An MFA is not a professional degree and as Seth Abramson and countless other people (including myself) will point out to you, an MFA is unlikely to advance you towards any career.  Leaving an MFA program with any sort of debt will put you in a bad spot financially and will limit your choices of what you can do after you graduate.  If you have a funded MFA, you will have less debt and will, therefore, be able to live on less income.  This can free you up to spend a few years working part-time and writing, or to go back to school for a professional degree, or to travel for a while, or to take a low-paying internship, or to be unemployed while you look for something.  Academic teaching jobs and writing fellowships are extremely competitive and difficult to get and you should not assume that you will have one lined up after you graduate.  You likely won’t.  There are many programs that fund MFAs candidates and you should not support programs that do not support you.

2. Have Goals

There are many different types of MFA programs. Although all MFA programs exist to support your writing, they are each different.  Having a sense of what you want out of the MFA will help ensure that it’s a meaningful experience. For instance, it would be a smart idea to consider programs that help you develop professional skills that might lead to a job you won’t hate.  Although many programs will help you learn to teach, you might also find programs that provide opportunities to edit journals and literary magazines, or feed into literary studies.  Are you interested in book making or print making? Would you like to take some journalism classes?  See if you can find an MFA that might open up doors to actual wage-earning opportunities.  This is a very mercenary way to look at it–but frankly, I’m glad I did, because I can afford to feed myself.  I like that.

3. Like the Atmosphere

If you have a chance, visit some of the campuses you’re considering applying to.  This is especially important if you haven’t had much experience in workshops.  See if you like the way the school approaches writing and if you just like the atmosphere.  I imagine that pretensions probably abound in all MFA programs, but see if the students in the program mesh with you.  Is there a nice variety of students and writing–or is everyone essentially working on writing the same poem the professor wrote ten years ago?  Is there a sense of collegiality between students and faculty?
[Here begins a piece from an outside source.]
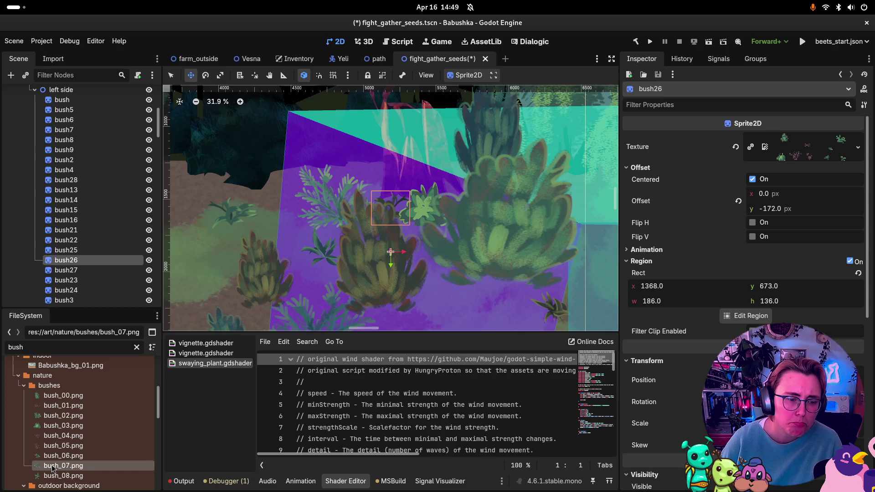
mouse_move(59, 456)
left_mouse_down()
mouse_move(171, 438)
mouse_move(813, 145)
left_mouse_up()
Beyond the school–do you like the city?  Is the cost of living reasonable for your budget? Does it have enough of the right components to make you happy?

4. Look for Teaching Faculty

Although it can be swell to spend two years worshiping at the altar of your favorite living poet–if that poet can’t teach, you may not learn all that much.  Some teaching techniques just don’t work.  Some MFA professors clearly resent their students or have virtually no commitment to the teaching process.  I had a professor who, it was obvious, generally just glanced over the poems before workshop.  She rarely had notes on the poem before class, but would add them during discussion.  Much of the discussion was wasted on her trying to figure out what a poem was about.  Eventually she would have some reading of the poem and would start talking about technique.  This was often helpful, but would then be rushed because we had to move on to other people.  My other professor was better at discussing techniques, but he’s the one that told us to get off our meds because our writing sucked.  Also he hated when I wrote anything that seemed like it was staged in Wisconsin.  Although I had a very tenuous relationship with my professors–it wasn’t anything compared to what I had heard about on some other campuses…Drunk writers=drama city.

I can go on and on, but the main thing that’s important with MFAs is to make sure you get what you want out of the experience.  An MFA is a great opportunity, but it’s important to be honest about its limitations.  Yes it can help you claw your way up the ladder to teaching jobs (but be sure you actually want to teach if this is a goal you have–I hated teaching). MFAs from good schools can impress certain employers by suggesting you have academic skills and creativity.  You can also use an MFA to build towards a literary PhD or a PhD in creative writing–if you really like academia.  Also, if you’re really lucky, like I was, you’ll meet some great people.  Just go into it with eyes open.